Je juge sur les quatre premiers tomes.
En regardant avec attention les critiques sur ce manga, je m'aperçois qu'il semble ne pas y avoir de demi-mesure : on aime, ou on déteste.
Moi je suis plutôt dans le "j'aime", mais pourtant il faut reconnaître un certain nombre de défauts à ce manga.
Commençons par le graphisme : on appréciera tout d'abord un trait fin, pas franchement original mais plaisant, qui rappelle un peu un Takeshi Obata, mais en moins singulier, c'est-à-dire qu'on ne voit pas vraiment la patte du dessinateur. Cependant, les dessins sont très bien maîtrisés et rendent le manga plaisant à lire -mention spéciale pour les très belles scènes nées de l'imagination délirante des buveurs de vin.

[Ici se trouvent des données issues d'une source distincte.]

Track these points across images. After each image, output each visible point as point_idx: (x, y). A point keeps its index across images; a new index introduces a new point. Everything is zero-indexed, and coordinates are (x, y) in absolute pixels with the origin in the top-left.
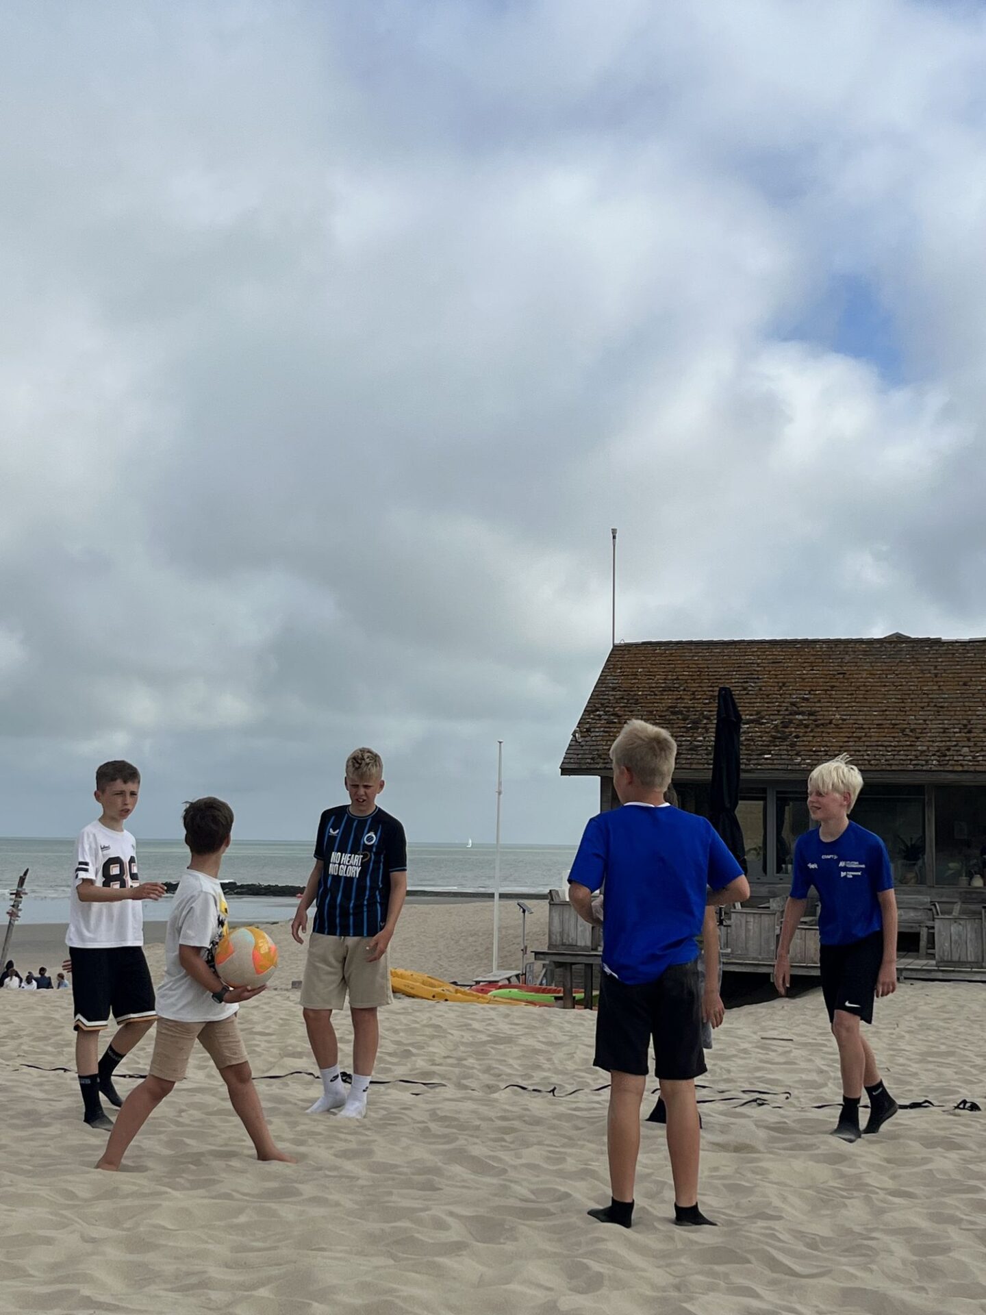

Le scénario, quant à lui, est original, bien que franchement élitiste et péremptoire : à la mort de son père, oenologue réputé, son fils doit pour toucher son héritage retrouver les vins que le père a associé au biblique, les 12 apôtres et le Christ, LE vin parfait, les Gouttes de Dieu. Bon alors ça fait un peu quête du Graal tout ça, mais ça donne une certaine puissance au scénario, une ligne à suivre ; de plus, c'est encore le meilleur moyen pour apprendre à connaître le vin en même temps que le héros novice prodige.
Car ce manga a une vocation didactique : je ne sais pas ce qu'il en est pour les amateurs, mais personnellement je n'y connais rien. D'ailleurs, je n'aime même pas le vin. Mais il est sans doute plus agréable d'apprendre en lisant un bouquin avec une histoire et des illustrations -bah oui, même quand on est grand ça aide !- que d'écouter son grand-père endormant tenter sans succès de vous convertir aux grands crus. Du même coup, un sujet dont je suis a priori à mille lieux de m'intéresser a éveillé ma curiosité : et si je me mettais au vin (bizarre dit comme ça) ? Est-ce vraiment si riche, et pas horriblement dégueulasse comme à chaque fois que j'ai goûté ? Cela évoque-t-il tant de saveurs différentes ?
Parce que dans ce manga élevant glorieusement le vin en le comparant à, entre autres, la vie, la religion, la magie, le monde et gnagnagna, on est obligé d'avoir envie de se faire son propre avis, même si ces comparaisons semblent totalement abusives. "Ouiii, en buvant ce château Mont-Perat [j'ai même retenu des noms vous voyez], j'ai vu un carnaval, un bal masqué italien évoquant le mystère, le fruité, l'élégance et le faste." "Ouiii, en buvant ceci, j'ai vu un tableau, évoquant le traditionnel lien à la terre, la force paysanne, une grande oeuvre de Machin-Chose, parce que le vin est une oeuvre d'art." Réaction : ouais ouais, c'est ça. C'est amusant mais crédible, c'est une autre histoire. Ainsi, le manga se veut élogieux à l'extrême, et est un peu décrédibilisé par ces images grandiloquentes.
Cela ne nuit pas cependant à sa richesse, et à sa grande portée instructive, qui a permis un regain d'intérêt pour le vin. J'ai appris énormément de choses, et si parfois le manga se perd dans des descriptions trop longues et méticuleuses, il est toujours intéressant de comprendre pourquoi les meilleurs chablis ne vont pas avec les huîtres (mais si, je vous jure). Le tour de force de ce manga est donc de rendre intéressantes des choses très pointues en les rendant accessibles au plus grand nombre, et en embarquant le lecteur - car j'ai été personnellement absorbée et j'ai très vite eu envie de connaître la suite.
Pourtant, au bout de quatre tomes, l'histoire n'a pas autant avancé qu'on pourrait le penser, et à ce que j'ai vu, elle avance très lentement par la suite : que faut-il donc privilégier ? La distraction, l'éducation, la trame principale ? Je suppose donc que la faiblesse du manga est de ne pas savoir choisir ; mais pour en être sûre, il va falloir que je lise la suite.